All wet ingredients (butter or margarine, cooked celery and onions, broth, etc.) should be chilled and then mixed with the dry ingredients just before the neck and body cavities are loosely filled. The turkey should then be cooked immediately. A food thermometer should be used to make sure that both the center of the stuffing and the turkey reach a safe minimum internal temperature of 165 degrees Fahrenheit.
To kill bacteria that could make people sick, the cook should always wash with soap and water her or his hands, utensils, the sink and anything else that comes in contact with raw turkey and its juices.
If a roasting pan does not have a lid, a tent of heavy-duty aluminum foil can be placed over the turkey for the first 1 to 1.5 hours. This cover allows for maximum heat circulation, keeps the turkey moist and reduces oven splatter. To prevent over-browning, fresh foil may be placed over the turkey after it reaches the desired color.

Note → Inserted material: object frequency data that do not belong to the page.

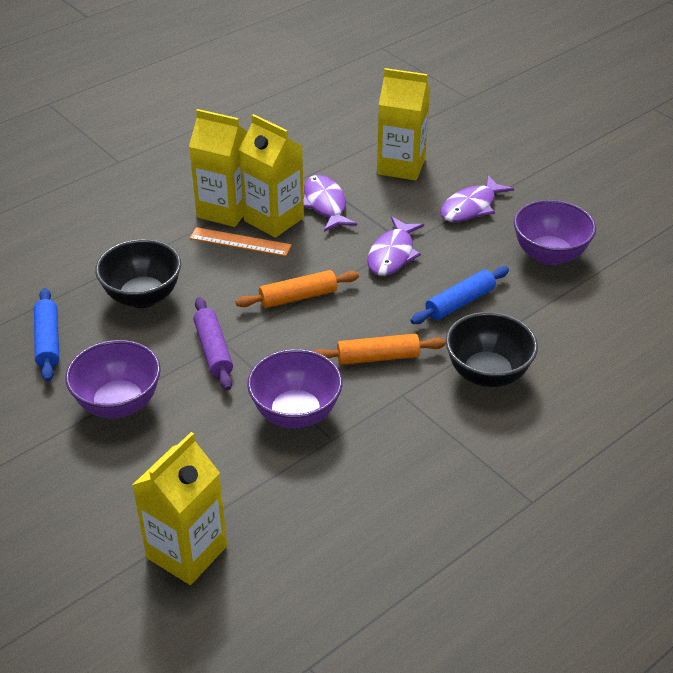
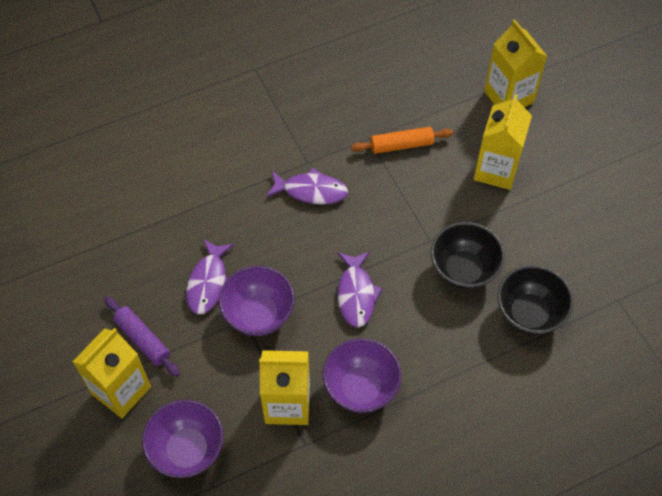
blue rolling pin: [34,288,59,382] [410,266,509,324] = 2 -> none = 0
orange rolling pin: [236,270,359,308] [313,334,446,365] = 2 -> [351,127,453,154] = 1
orange ruler: [190,227,292,256] = 1 -> none = 0

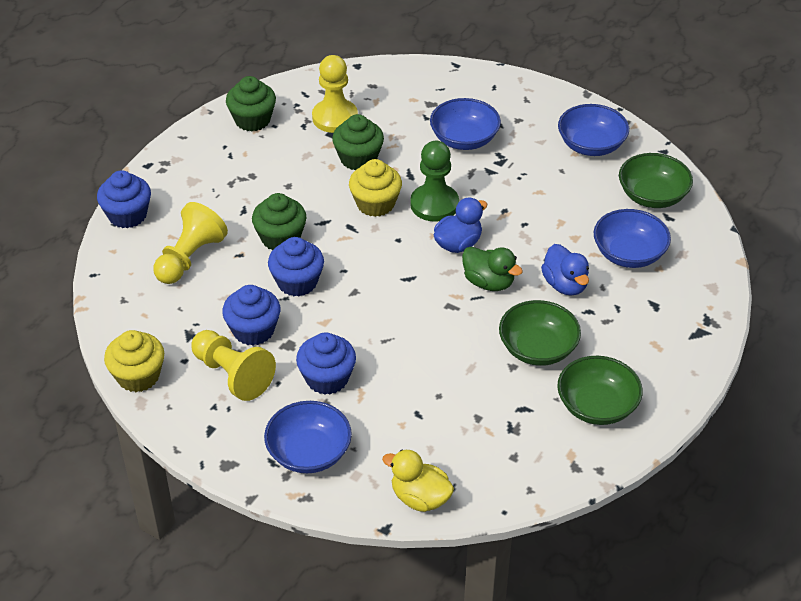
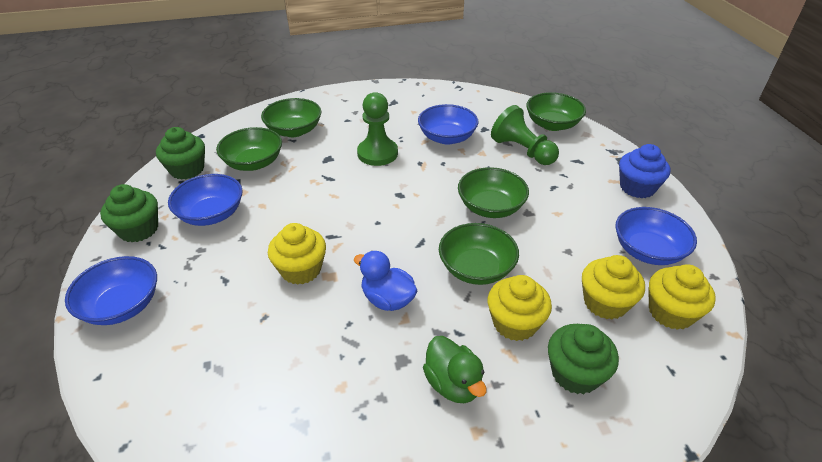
blue cupcake: [97,170,151,228] [222,285,280,346] [268,237,324,296] [296,332,356,395] = 4 -> [619,144,671,198] = 1
blue duck: [433,198,487,253] [541,244,589,296] = 2 -> [354,251,417,311] = 1
green bowl: [499,300,581,366] [557,356,643,425] [619,153,693,208] = 3 -> [216,127,282,171] [261,98,322,137] [439,223,519,285] [458,167,529,218] [526,92,586,131] = 5
green pawn: [410,141,459,222] = 1 -> [357,92,398,166] [491,105,559,165] = 2
yellow cupcake: [104,330,164,392] [349,159,402,217] = 2 -> [268,223,326,285] [488,275,552,341] [582,255,645,319] [648,264,716,330] = 4
yellow duck: [382,449,454,512] = 1 -> none = 0
yellow pawn: [153,202,228,284] [191,330,276,401] [312,55,358,133] = 3 -> none = 0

A whole roast turkey is safe when cooked to a minimum internal temperature of 165 degrees Fahrenheit as measured with a food thermometer. The internal temperature should be checked at the innermost part of the thigh and wing and the thickest part of the breast. For safety’s sake, do not rely on the turkey’s pop-up doneness indicator.
|Time Needed to Cook a Turkey|
|Weight in Pounds||Hours to Cook Unstuffed Thawed Turkey||Hours to Cook Stuffed Thawed Turkey||Hours to Cook Frozen Unstuffed Turke|
|8 to 12||2.75 to 3||3 to 3.5|
|12 to 14||3 to 3.75||3.5 to 4||6.5 to 8|
|14 to 18||3.75 to 4.25||4 to 4.25|
|18 to 20||4.25 to 4.5||4.25 to 4.75|
|20 to 24||4.5 to 5||4.75 to 5.25|
For better taste and easier carving, the roast turkey should stand and rest for 20 minutes before being carved to allow juices to set. All stuffing should be removed from the turkey cavities before carving.
Cooking Thanksgiving dinner and other holiday meals with their many dishes and high expectations isn’t always easy, and can be stressful, says Ingham. She suggests visiting Foodsafety.gov for more information on how to plan the Thanksgiving meal and prepare the turkey. Questions also can be directed in English and Spanish to the U.S. Department of Agriculture’s Food Safety and Inspection Services’ “Ask Karen” service.